Die Pläne der EU-Kommission sind äußerst ambitioniert. Sie können allerdings nur dann erreicht werden, wenn auch die Emissionen im Verkehrs- und Gebäudesektor signifikant gesenkt werden. Hierzu wurde von der Kommission bereits im letzten Jahr die Implementierung eines separaten Emissionshandels vorgeschlagen, mit dem die verursachten Emissionen einen Preis erhalten sollten. Doch genau dieser Vorhaben droht nun am Widerstand im Parlament zu scheitern oder zumindest bis zur Unkenntlichkeit verwässert zu werden.

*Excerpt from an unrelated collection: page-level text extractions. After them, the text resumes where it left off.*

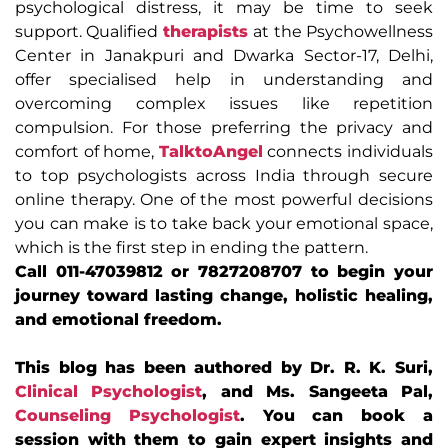
psychological distress, it may be time to seek
support. Qualified
therapists
at the Psychowellness
Center in Janakpuri and Dwarka Sector-17, Delhi,
offer specialised help in understanding and
overcoming complex issues like repetition
compulsion. For those preferring the privacy and
comfort of home,
TalktoAngel
connects individuals
to top psychologists across India through secure
online therapy. One of the most powerful decisions
you can make is to take back your emotional space,
which is the first step in ending the pattern.
Call 011-47039812 or 7827208707 to begin your
journey toward lasting change, holistic healing,
and emotional freedom.
This blog has been authored by Dr. R. K. Suri,
Clinical Psychologist
, and Ms. Sangeeta Pal,
Counseling Psychologist
. You can book a
session with them to gain expert insights and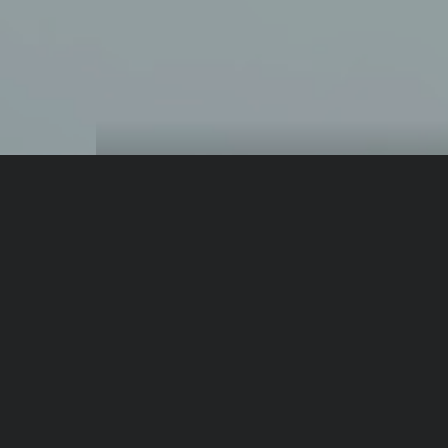
From same author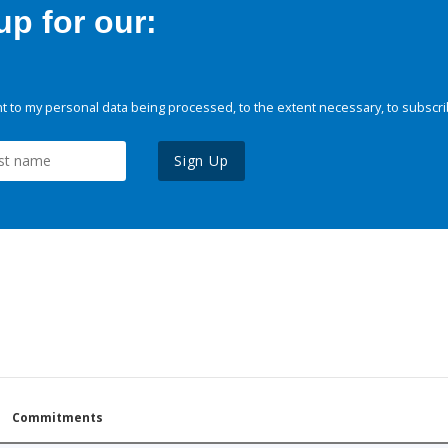
p for our:
 to my personal data being processed, to the extent necessary, to subscri
Sign Up
Commitments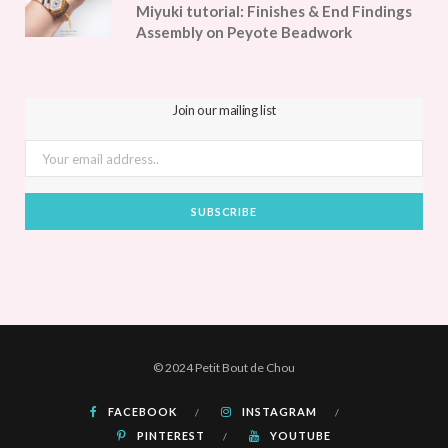
Miyuki tutorial: Finishes & End Findings
Assembly on Peyote Beadwork
Join our mailing list
© 2024 Petit Bout de Chou
FACEBOOK
INSTAGRAM
PINTEREST
YOUTUBE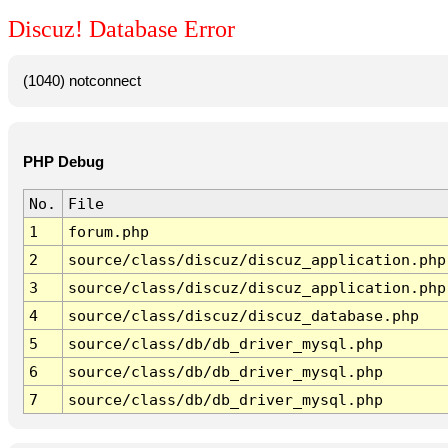
Discuz! Database Error
(1040) notconnect
PHP Debug
No.
File
1
forum.php
2
source/class/discuz/discuz_application.php
3
source/class/discuz/discuz_application.php
4
source/class/discuz/discuz_database.php
5
source/class/db/db_driver_mysql.php
6
source/class/db/db_driver_mysql.php
7
source/class/db/db_driver_mysql.php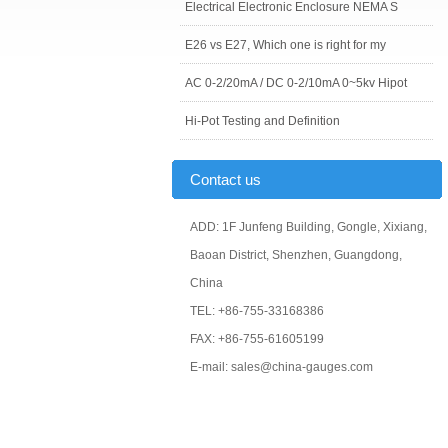
Electrical Electronic Enclosure NEMA S
E26 vs E27, Which one is right for my
AC 0-2/20mA / DC 0-2/10mA 0~5kv Hipot
Hi-Pot Testing and Definition
Contact us
ADD: 1F Junfeng Building, Gongle, Xixiang,
Baoan District, Shenzhen, Guangdong,
China
TEL: +86-755-33168386
FAX: +86-755-61605199
E-mail: sales@china-gauges.com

Der Emissionshandel schafft echte Anreize zum Klimaschutz

Der Emissionshandel hat sich für die Erreichung der Klimaschutzziele als besonders effizient erwiesen. Die Grundidee ist denkbar einfach: Zunächst wird eine globale, akzeptable Erwärmungsgrenze festgelegt. Die Politik entscheidet daraufhin, basierend auf wissenschaftlichen Erkenntnissen, wie viele Treibhausgase noch maximal ausgestoßen werden dürfen – ohne besagte Grenze zu überschreiten. Anhand dieses Emissionsbudgets werden Zertifikate ausgegeben, die auf einem Markt gehandelt werden. Durch das Zusammenspiel von Angebot und Nachfrage erhalten diese Zertifikate einen Preis. Mit zunehmender Verknappung der Zertifikate steigt deren Preis und in der Konsequenz auch die Kosten der Emissionen.

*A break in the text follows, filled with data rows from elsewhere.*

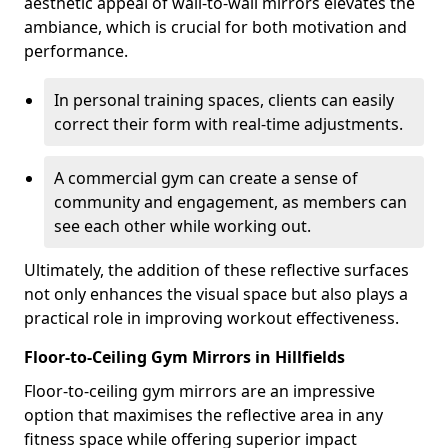
aesthetic appeal of wall-to-wall mirrors elevates the
ambiance, which is crucial for both motivation and
performance.
In personal training spaces, clients can easily
correct their form with real-time adjustments.
A commercial gym can create a sense of
community and engagement, as members can
see each other while working out.
Ultimately, the addition of these reflective surfaces
not only enhances the visual space but also plays a
practical role in improving workout effectiveness.
Floor-to-Ceiling Gym Mirrors in Hillfields
Floor-to-ceiling gym mirrors are an impressive
option that maximises the reflective area in any
fitness space while offering superior impact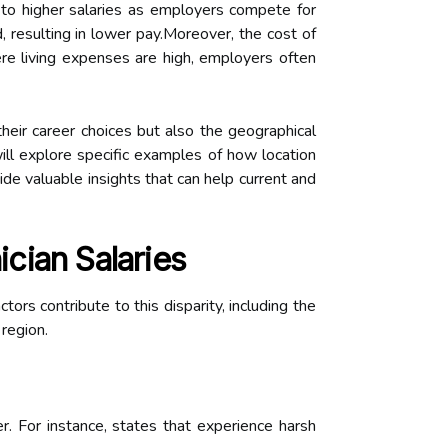
to higher salaries as employers compete for
, resulting in lower pay.Moreover, the cost of
here living expenses are high, employers often
eir career choices but also the geographical
will explore specific examples of how location
de valuable insights that can help current and
cian Salaries
tors contribute to this disparity, including the
 region.
 For instance, states that experience harsh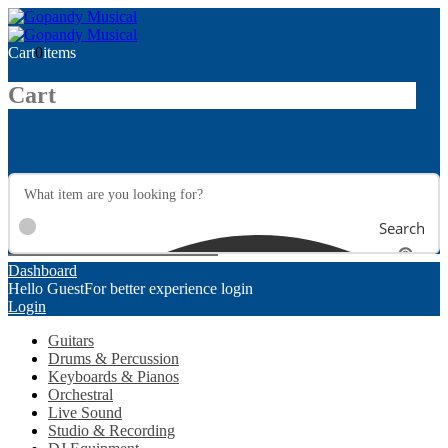
Cart
0
items
Cart
Search
Dashboard
Hello Guest
For better experience login
Login
Guitars
Drums & Percussion
Keyboards & Pianos
Orchestral
Live Sound
Studio & Recording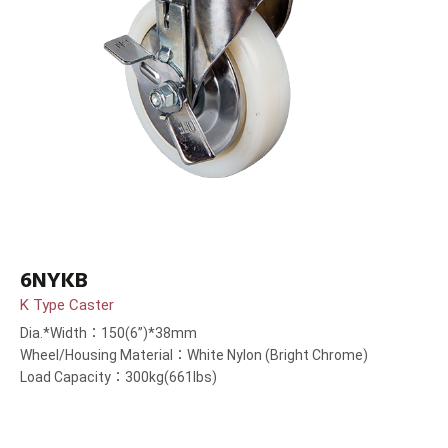
6NYKB
K Type Caster
Dia.*Width：150(6”)*38mm
Wheel/Housing Material：White Nylon (Bright Chrome)
Load Capacity：300kg(661lbs)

Hierdurch werden echte Anreize zur Reduzierung von Treibhausgasen geschaffen. Stößt beispielsweise ein Industrieunternehmen weniger CO2 aus als vorgegeben, kann es die übrig gebliebenen Zertifikate an andere Marktteilnehmer verkaufen. Reichen die Berechtigungen hingegen nicht aus, muss der Ausstoß an Emissionen reduziert oder Zertifikate hinzugekauft werden. Der Emissionshandel sorgt somit für eine Marktlösung, die ein festgelegtes und politisch vorgegebenes Umweltziel mit minimalen volkswirtschaftlichen Kosten erreicht. Langfristig können die daraus entstehenden Innovationsanreize sogar als Wachstumsimpuls für die Wirtschaft und somit positiv auf die Gesellschaft wirken.

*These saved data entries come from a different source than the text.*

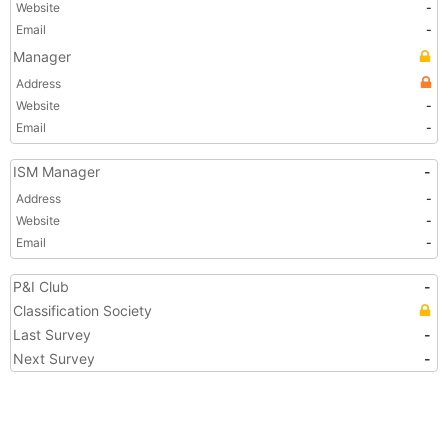
Website
-
Email
-
Manager
Address
Website
-
Email
-
ISM Manager
-
Address
-
Website
-
Email
-
P&I Club
-
Classification Society
Last Survey
-
Next Survey
-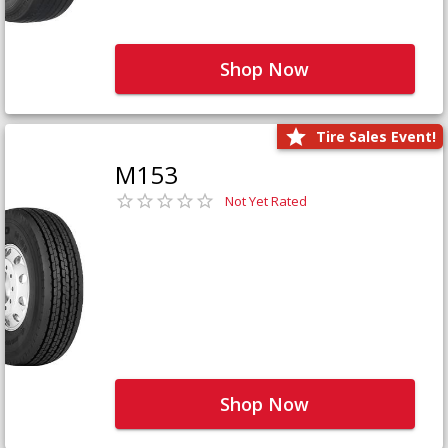
Shop Now
Tire Sales Event!
M153
Not Yet Rated
Shop Now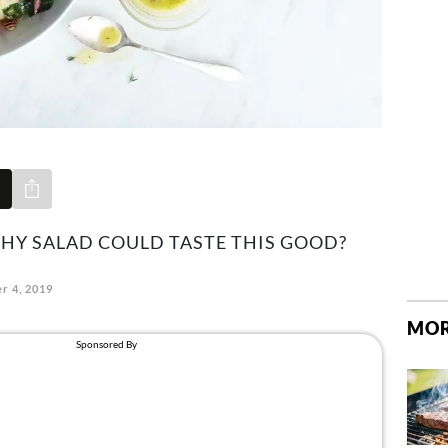
Share via e-mail
HY SALAD COULD TASTE THIS GOOD?
r 4, 2019
MOR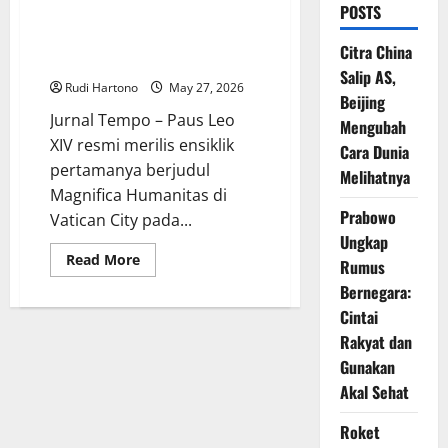
POSTS
Paus Leo XIV Rilis Ensiklik
Perdana, Tegaskan AI Harus
Citra China
Tetap Melayani Kemanusiaan
Salip AS,
Rudi Hartono
May 27, 2026
Beijing
Jurnal Tempo – Paus Leo
Mengubah
XIV resmi merilis ensiklik
Cara Dunia
pertamanya berjudul
Melihatnya
Magnifica Humanitas di
Prabowo
Vatican City pada...
Ungkap
Read
Read More
Rumus
more
about
Bernegara:
Paus
Leo
Cintai
XIV
Rakyat dan
Rilis
Ensiklik
Gunakan
Perdana,
Tegaskan
Akal Sehat
AI
Harus
Tetap
Roket
Melayani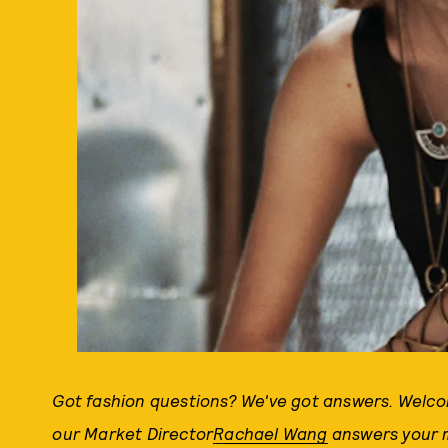
Got fashion questions? We've got answers. Welc
our Market Director
Rachael Wang
answers your m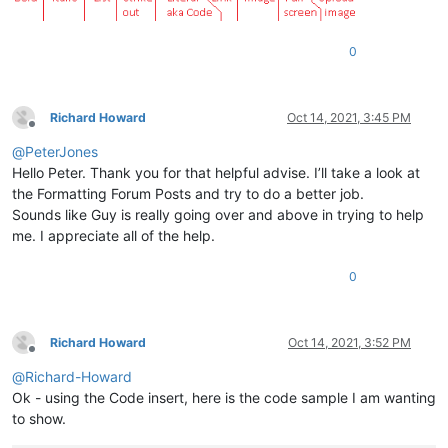
0
Richard Howard
Oct 14, 2021, 3:45 PM
Offline
@
PeterJones
Hello Peter. Thank you for that helpful advise. I’ll take a look at
the Formatting Forum Posts and try to do a better job.
Sounds like Guy is really going over and above in trying to help
me. I appreciate all of the help.
0
Richard Howard
Oct 14, 2021, 3:52 PM
Offline
@
Richard-Howard
Ok - using the Code insert, here is the code sample I am wanting
to show.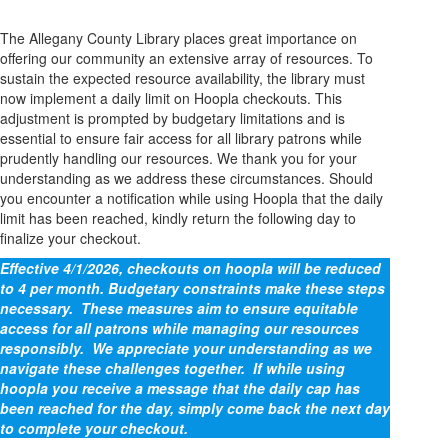
The Allegany County Library places great importance on
offering our community an extensive array of resources. To
sustain the expected resource availability, the library must
now implement a daily limit on Hoopla checkouts. This
adjustment is prompted by budgetary limitations and is
essential to ensure fair access for all library patrons while
prudently handling our resources. We thank you for your
understanding as we address these circumstances. Should
you encounter a notification while using Hoopla that the daily
limit has been reached, kindly return the following day to
finalize your checkout.
Effective 4/1/2026, checkouts on hoopla will be reduced
to 4 per month. Budgetary constraints make these steps
necessary. These measures aim to ensure equitable
access for all patrons while managing our resources
responsibly. We appreciate your understanding as we
navigate these challenges together. If while using
hoopla you receive a message that the daily cap has
been reached for the day, simply come back the next day
to complete your checkout.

Die Zahlen zeigen die Wirksamkeit des Emissionshandels

Die EU hat bereits im Jahr 2005 ein solches Emissionshandelssystem implementiert. Bislang wurden in diesem System hauptsächlich Emissionen aus der Energiebranche und Großindustrie berücksichtigt. Dabei zeigt sich: Das Instrument funktioniert! Seit Start des europäischen Emissionshandels im Jahr 2005 sind die Emissionen der beteiligten Wirtschaftsbereiche EU-weit um rund 43 % gesunken, in Deutschland um rund 38 %. Die ursprüngliche politische Vorgabe, die Emissionen bis zum Jahr 2030 im Vergleich zu 1990 um 40 Prozent zu reduzieren, wurde für die Sektoren im Emissionshandel bereits 2020 erreicht. Diese Zahlen zeigen, wie wichtig die Implementierung des Emissionshandels für die Sektoren Verkehr und Gebäude wäre.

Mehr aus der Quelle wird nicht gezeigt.